WHAT TO WORK ON:
1 - From the passage on misplaced priorities, list every adjective it uses to describe the means of travel an expanded trolley and railway system could have provided.
2 - Resume the passage on misplaced priorities, picking up after its final sentence.
### TEXT BLOCK
For instance, do we need sports players to be paid half a million dollars a year or more? Where is this money coming from? My fellow citizens - The money you are coughing up for sports is giving players and owners more money than they have the wisdom to spend wisely. Don't you think the old-fashioned stickball game in the back yard or alley or field provided the same benefits of learning teamwork, healthy exercise, and enjoyment of entertainment with other people?

As another example of misplaced priorities, has anyone considered how we have literally invested in our own ill health by our transportation and energy decisions? The replacement of the trolley as the primary mode of transport in American cities paid off well for those invested in industries related to manufacture of motor vehicles and the oil industry. But our skyrocketing asthma rates, and the increased time it takes to get from one place to the other now with so many vehicles on the road - among other drawbacks of a car culture - has more than made up for that financial benefit for some. Our failure to use energy efficiently, encouraged by some who profited by increased use, has polluted our cities and set us at odds with other countries who compete for the same energy sources. Had we continued to expand the trolley and railway sytem, by now the country could have been honeycombed with a delightful, comfortable, fast, clean, and inexpensive means of getting from one place to the other - for all, not just for the ones who can afford it.
######
### MATERIAL SUPPLIED
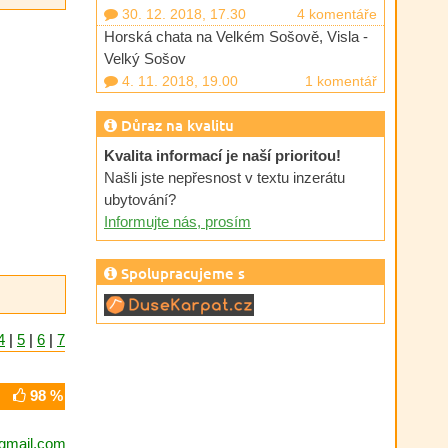
30. 12. 2018, 17.30
4 komentáře
Horská chata na Velkém Sošově, Visla -
Velký Sošov
4. 11. 2018, 19.00
1 komentář
Důraz na kvalitu
Kvalita informací je naší prioritou!
Našli jste nepřesnost v textu inzerátu
ubytování?
Informujte nás, prosím
Spolupracujeme s
4
|
5
|
6
|
7
98 %
gmail.com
######
RESPONSES PER TASK:
1 - delightful, comfortable, fast, clean, inexpensive

2 -
Competition against public transit, often unethical and sometimes even illegal, made it possible for well-endowed corporations to knock smaller concerns out of the running - such as by forming subsidiaries to corner a market rather than make a profit. This is part of the history of the United States. The fact that we live in the country with the most extreme difference between poor and rich shows that there's something wrong with our system. This is not democratic free enterprise, despite all the hifalutin' talk. It's sometimes just cutthroat capitalism.

We need fast, affordable, safe, clean, efficient transportation. The only way to get that is to break through the mean dog-eat-dog atmosphere now prevailing in government and business. The number of people being thrown off the merry-go-round of spiraling costs and lowered incomes is increasing. As we rally to help each others get through these trying times, we need also to work together to put into gear future solutions that help everybody, not just certain groups. Displacing poor people and buying out small homeowners to add more complexity to the highway system is not going to make it better. We need a whole new way of thinking. More roads and vehicles is not necessarily better. More cooperation, such as being willing to car pool and take the bus or trolley, is what civilization is about. Being cooped up alone in your car in daily traffic jams is what you're asking for if you don't want subsidized public transportation, and more asthma and other health problems for you and your loved ones.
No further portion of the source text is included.